Posts filed under ‘Health and Beauty’
Hostel Environment
written Fall 2005
I hate small talk, but it was the only thing to really do in the Prague youth hostel lounges. Same questions. Different (yet all too similar) people. Same answers. But when someone asked me about my interests at one point, I mentioned running for the team. And defining (or even just describing) myself as a runner suddenly felt like a lie. The “I am ____” statements have always been so loaded and limiting, but I felt all too aware of such limitations that day. After identifying as an athlete and, specifically, as a distance runner for so long, I was rather stunned at how distant I felt from the sport and my team.
And then I looked down at my running shirt and realized it said Y-A-L-E, and I felt like describing myself as a Yale student was, in some respects, an outright falsehood. Sure, we all have that sense of “the assumptions people make about me only because I go to an Ivy League school are so annoying and inaccurate” or “do I even meet up to people’s preconceptions (read: misconceptions) concerning colleges like Yale?” But this was deeper. I felt as though I was lying to myself. Like certain aspects of the past three years have been an absolute prevarication. I have always thought climbing a steep uphill was the only way to reach the “top.” My legs hurt literally and figuratively. Indeed, I have begun to lose my endurance to climb up the ambiguous ladder of success.
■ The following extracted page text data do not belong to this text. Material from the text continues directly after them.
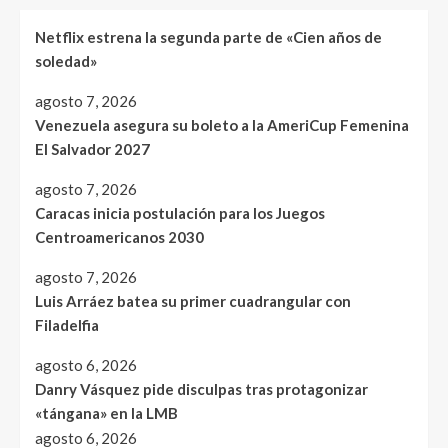
Netflix estrena la segunda parte de «Cien años de
soledad»
agosto 7, 2026
Venezuela asegura su boleto a la AmeriCup Femenina
El Salvador 2027
agosto 7, 2026
Caracas inicia postulación para los Juegos
Centroamericanos 2030
agosto 7, 2026
Luis Arráez batea su primer cuadrangular con
Filadelfia
agosto 6, 2026
Danry Vásquez pide disculpas tras protagonizar
«tángana» en la LMB
agosto 6, 2026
For the past few months, I have really thought about whether or not I want to run for the team this year, and that weekend in the Sir Toby’s youth hostel prompted extensive contemplation. The team served as an amazing support network for quite some time, and the shift in dynamics and atmosphere prevents me from fully benefiting from that positive reinforcement. It would be unfair of me to propagate negative energy, and I am definitely taking fond memories and true friendships with me as I “leave” this close-knit community. I have always been known for my honesty, yet I have felt untrue to myself for too long. I am looking forward to eventually reacquainting myself with a sincere love for the sport. For lack of time and, more importantly, a sense of discretion, I will not further expound upon these issues in email format. However, feel free to get in touch with me if you have any questions, exciting news, or even gentle gossip :-). Thank you for sharing a significant portion of my time and passion over the past three years. Good luck with the season and all your future endeavors.
Love Always,
LD
The (Out of) Shape of Things
For the first time in my life, I have tits.
Don’t get too excited: I’m not filling up shirts with a set of 36Ds, but I think I can safely throw away my training bra. That’s what happens when a person stops working out obsessively. So, unlike the loons on tv, I’m telling all my friends to throw away their running shoes, quit the South Beach Diet, and park it for a while.
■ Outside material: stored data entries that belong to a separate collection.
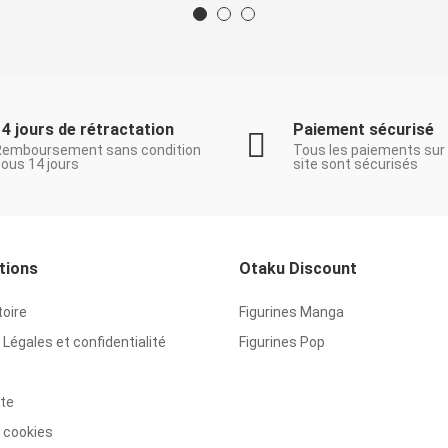
14 jours de rétractation
Paiement sécurisé
Remboursement sans condition
Tous les paiements sur
ous 14 jours
site sont sécurisés
tions
Otaku Discount
toire
Figurines Manga
Légales et confidentialité
Figurines Pop
ite
 cookies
We are constantly hearing that obesity is a HUGE problem in America (which I don’t deny), but I think it’s more accurate to identify the discordance between body images and body realities as the bigger epidemic. As a collegiate athlete at a prestigious university, I was once surrounded by a population with a higher risk of eating disorders than the general public: I wasn’t out of place with my obsessive compulsive tendencies or relentless drive toward “perfection.”
A look at my training log would have suggested I was in the best shape of my life when I ran cross country and track in college. I averaged about 60 miles per week, supplemented with pool workouts on Monday and Wednesday mornings and weight training on Tuesdays and Thursdays. During each of the three seasons (cross country in the fall, indoor track in the winter, and outdoor track in the spring), races occurred on Fridays or Saturdays. A lot of endurance coaches use an athlete’s resting heart rate as a barometer for aerobic fitness. The average adult female has a resting heart rate of 75 beats per minute. Mine dipped as low as 44.
The epitome of cardiovascular fitness, I still couldn’t honestly call myself “healthy.” My muscles were constantly sore and my joints achy. I began seeing a psychiatrist for bulimia during my sophomore year, and he required me to take weekly blood tests to make sure my iron and electrolyte levels did not drop too low. I tricked him by chugging Powerade the night before each test and by taking over-the-counter iron pills with my meals. He always seemed confounded that my levels appeared normal, and I found his naïvety discouraging.
One of the events that precipitated my resignation from the team occurred at the end of my junior year. My assistant coach pulled me aside after a track workout and asked me “if [my] bulimia had improved.” Apparently, one of my teammates had told her about my eating disorder. Why she let over a year pass before approaching me about it seems baffling and irresponsible, especially considering her similar past. Her expression of concern came too late, and it reinforced my belief that many members of the running community tacitly accept (even promote) the prevalence of eating disorders among female endurance athletes.
After I quit competing, I slowly weaned myself from pounding the pavement. Now I rarely run more than two days a week, and I am proud to say that that’s OK with me. If I run more than a few miles, the burning sensation in my chest feels unfamiliar and surprisingly delightful. I have come a long way since the time when I ran over 1,000 days in a row or did at least 800 daily sit-ups. It’s taken me months of being low-key to begin to refuel the passion I had when I started running over a decade ago. I’ll train seriously (but not compulsively!!) again when I’m ready, and I think that day is quickly approaching.
I just hope I don’t lose my nice rack.